In this scenario, Romney’s candidacy is part of the eternal plan and the candidate himself is fulfilling the destiny begun in what the church calls the “pre-existence.”

Several prominent Mormons, including conservative talk-show host Glenn Beck [read more here], have alluded to this apocalyptic prophecy. The controversial myth is not an official church doctrine, but it has also arisen in the national dialogue with the presidential candidacies of Mormons George Romney, Sen. Orrin Hatch, R-Utah, and now Mitt Romney.

Mitt Romney himself has dismissed this notion.

“I don’t think the White Horse Prophecy is fair to bring up at all,” Mitt Romney told the Salt Lake Tribune when he was asked about it during his 2008 presidential bid. “It’s been rejected by every church leader that has talked about it. It has nothing to do with anything.”

Maybe not, but I still want to know more about Romney’s religion. What I’ve learned already is pretty strange–that God was once a man living on another planet, that “priests” like Mitt Romney will be masters of their own planets after death and that they will be able to take as many wives as they wish in the afterlife. That Mormon women can’t get into heaven unless they are married and and their husbands help them through. That women must stay married to the same man even after death and must be prepared to make way for his multiple wives and their children in the afterlife. And BTW, did you know that Romney’s family baptized Mitt’s confirmed atheist father-in-law as a Mormon a year after he died? No wonder Romney doesn’t want to talk about his religion!
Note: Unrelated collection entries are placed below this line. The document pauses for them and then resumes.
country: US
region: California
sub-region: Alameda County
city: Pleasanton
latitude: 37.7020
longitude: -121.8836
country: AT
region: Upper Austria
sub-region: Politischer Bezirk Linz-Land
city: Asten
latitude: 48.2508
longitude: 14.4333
I suppose it isn’t any more wacky than a lot of the stuff in the Christian old testament, but the fact that all this nonsense was sold to people in the 19th and 20th centuries and is people like Glenn Beck are still buying it and converting in the 21st century is pretty hard for me to accept. I don’t think that’s bigotry–it’s self-preservation. We’ve already seen what can happen when fanatical fundamentalist Christians start getting control of political parties and throwing their weight around in government and the culture as a whole (Susan Kommen, anyone?).

In light of all this, I find this statement by Romney in the CNN Florida debate to be very troubling:

The conviction that the founders, when they wrote the Declaration of Independence, were writing a document that was not just temporary and not just for one small locale but really something which described the relationship between God and man — that’s something which I think a president would carry in his heart.
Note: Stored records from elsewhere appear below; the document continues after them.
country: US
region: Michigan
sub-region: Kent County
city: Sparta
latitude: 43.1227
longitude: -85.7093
So when they said, for instance, that the creator had “endowed us with certain unalienable rights, among them life, liberty and the pursuit of happiness,” I would seek to assure that those principles and values remain in America and that we help share them with other people in the world, not by conquering them, but by helping them through our trade, through our various forms of soft power, to help bring people the joy and — and — and opportunity that exists in this great land.
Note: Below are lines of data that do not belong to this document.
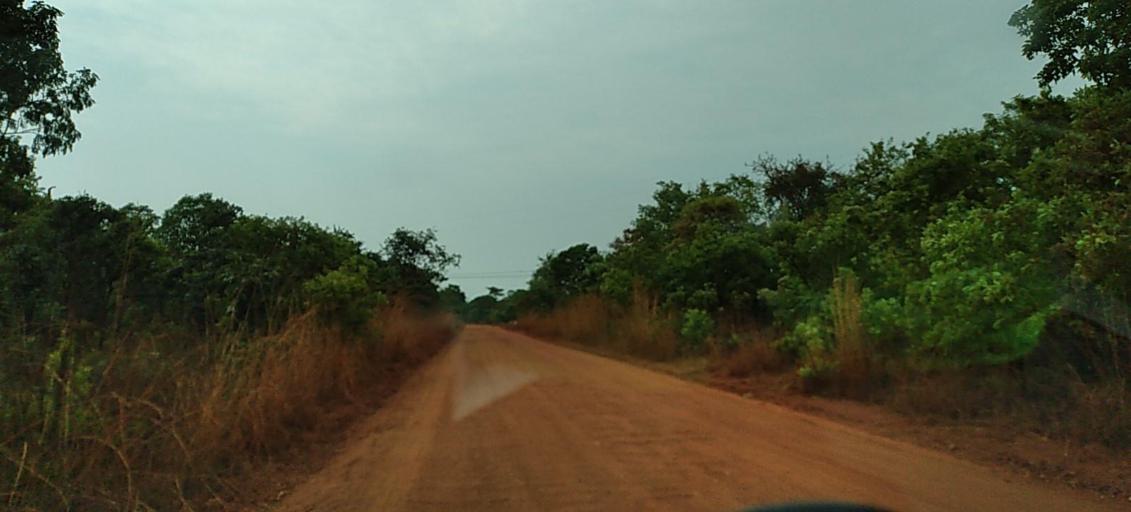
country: ZM
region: North-Western
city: Solwezi
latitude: -12.2138
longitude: 26.5050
Am I crazy to be a little concerned about this guy? This post is getting very long, so I’ll end here. But I doubt if this will be the last time I bring up the Romney/religion issue. So far Romney has been allowed to skate on this. No one wants to ask him about it for fear of being labeled a bigot. I don’t care. I just want to keep another theocratic candidate from sneaking past our useless corporate media.

So… that’s it for me and my Romney obsession. What are you interested in today?